The longest palindrome subsequence can be found using a Dynamic Programming approach in O(N2) time. You should go through this article at OpenGenus to understand the approach. This is fundamental.

  1. First, we read the string from the user.
  2. Second, we find the longest palindrome that can be formed for the string and iterate through all the substrings possible with the given string and chech if they form a palindrome or not and then find the maximum length possible with it.
  3. Strings of lenght one are already a plaindrome, and some given strings are as whole a plaindrome already in such cases the output will be zero.
  4. Third, subtract this longest possible palindrome's length from the original string length which is our required output.

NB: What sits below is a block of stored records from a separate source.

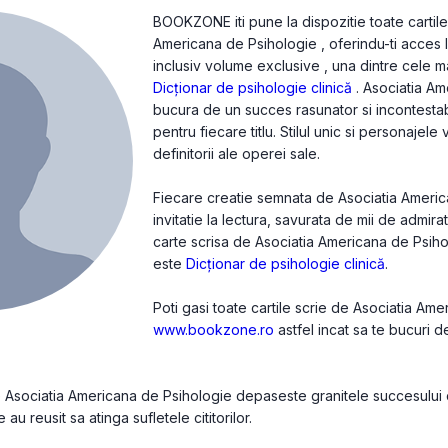
BOOKZONE iti pune la dispozitie toate cartile
Americana de Psihologie , oferindu-ti acces l
inclusiv volume exclusive , una dintre cele ma
Dicționar de psihologie clinică
. Asociatia Am
bucura de un succes rasunator si incontestab
pentru fiecare titlu. Stilul unic si personajel
definitorii ale operei sale.
Fiecare creatie semnata de Asociatia Americ
invitatie la lectura, savurata de mii de admira
carte scrisa de Asociatia Americana de Ps
este
Dicționar de psihologie clinică
.
Poti gasi toate cartile scrie de Asociatia Am
www.bookzone.ro
astfel incat sa te bucuri 
de Asociatia Americana de Psihologie depaseste granitele succesului
 au reusit sa atinga sufletele cititorilor.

Time Complexity of this Algorithm is : O(n2)

Example

Consider the String

OPENGENUS

Next steps,

  1. First we find the length of the given string, so in this case it's nine(9)
  2. Now we find the length of longest palindromic sequence possible with the string
  3. So, now we iterate through the characters of the string with comparing the characters in the beginning of the string with the characters starting from the end of the string. By taking two loops we start comapring the first and last set of charcaters. The outer loop starting from the beginning and the inner loop from the end.
  4. So for "OPENGENUS" we will get a length of three(3) as the maximum length possible palindromes will be ENE, NGN, NEN, EGE.
  5. Now subtract this from the total length of the string.(9-3=6) will be the minimum no.of characters to be deleted to form a palindrome.

Code in Python

Following is the implementation of the above approach in Python:

# Gives the length of the longest palindromic subsequence in string 'str'
def lps(str): 
	n = len(str) 
	# Create a table to store results of subproblems 
	L = [[0 for x in range(n)]for y in range(n)] 
	# Strings of length 1 are palindrome of length 1 
	for i in range(n): 
		L[i][i] = 1
	# Build the table.
    #Note that the lower diagonal values of table are useless
    #and not filled in the process. 
	#c1 is length of substring 
	for cl in range( 2, n+1): 
		for i in range(n - cl + 1): 
			j = i + cl - 1
			if (str[i] == str[j] and cl == 2): 
				L[i][j] = 2
			elif (str[i] == str[j]): 
				L[i][j] = L[i + 1][j - 1] + 2
			else: 
				L[i][j] = max(L[i][j - 1],L[i + 1][j]) 
	# length of longest palindromic subsequence is found 
	return L[0][n - 1] 

# function to calculate minimum number of deletions 
def minimumNumberOfDeletions( str): 
	n = len(str) 
	# Find longest palindromic subsequence 
	l = lps(str) 
	# Subtract it from the original length of the string 
	return (n - l) 

if __name__ == "__main__": 
	str=input("Enter the String: ")
	print( "Minimum number of deletions required = "
		, minimumNumberOfDeletions(str)) 

Input

Enter the String: OPENGENUS
Minimum number of deletions = 6

Thoughts

Though the computation with palindromes may not seem usefulo but in real life, they could be used for some compression algorithms and other cases with repetitive data.
Palindromes are also used in DNA for marking and permitting cutting. They are used to change one dimensional chain into 2 or 3 dimensional structure,there are studies about biological sequence compression algorithms, that use this property.

Code in C++

Following is the implementation in C++:

#include <bits/stdc++.h>
//includes all required header files
using namespace std;

// Returns the length of the longest palindromic subsequence in 'str'
int lps(string str)
{
	int n = str.size();
    
	// Create a table to store  results of subproblems
	int L[n][n];

	// Strings of length 1 are palindrome of length 1
	for (int i = 0; i < n; i++)
		L[i][i] = 0;
	for (int cl=2; cl<=n; cl++)
	{
		for (int i=0; i<n-cl+1; i++)
		{
			int j = i+cl-1;
		    if (str[i] == str[j])
				L[i][j] = L[i+1][j-1];
			else
				L[i][j] = min(L[i][j-1], L[i+1][j]) + 1;
		}
	}

	// length of longest palindrome
	return L[0][n-1];
}

// function to calculate least number of deletions
int minimumNumberOfDeletions(string str)
{
	int n = str.size();

	// Find longest palindromic subsequence
	int len = lps(str);
	return len;
}

int main()
{
	string str = "opengenus";
	cout << "\nMinimum number of deletions required = "
		<< minimumNumberOfDeletions(str);
	return 0;
}

References

With this, you have the complete idea of this problem. Enjoy.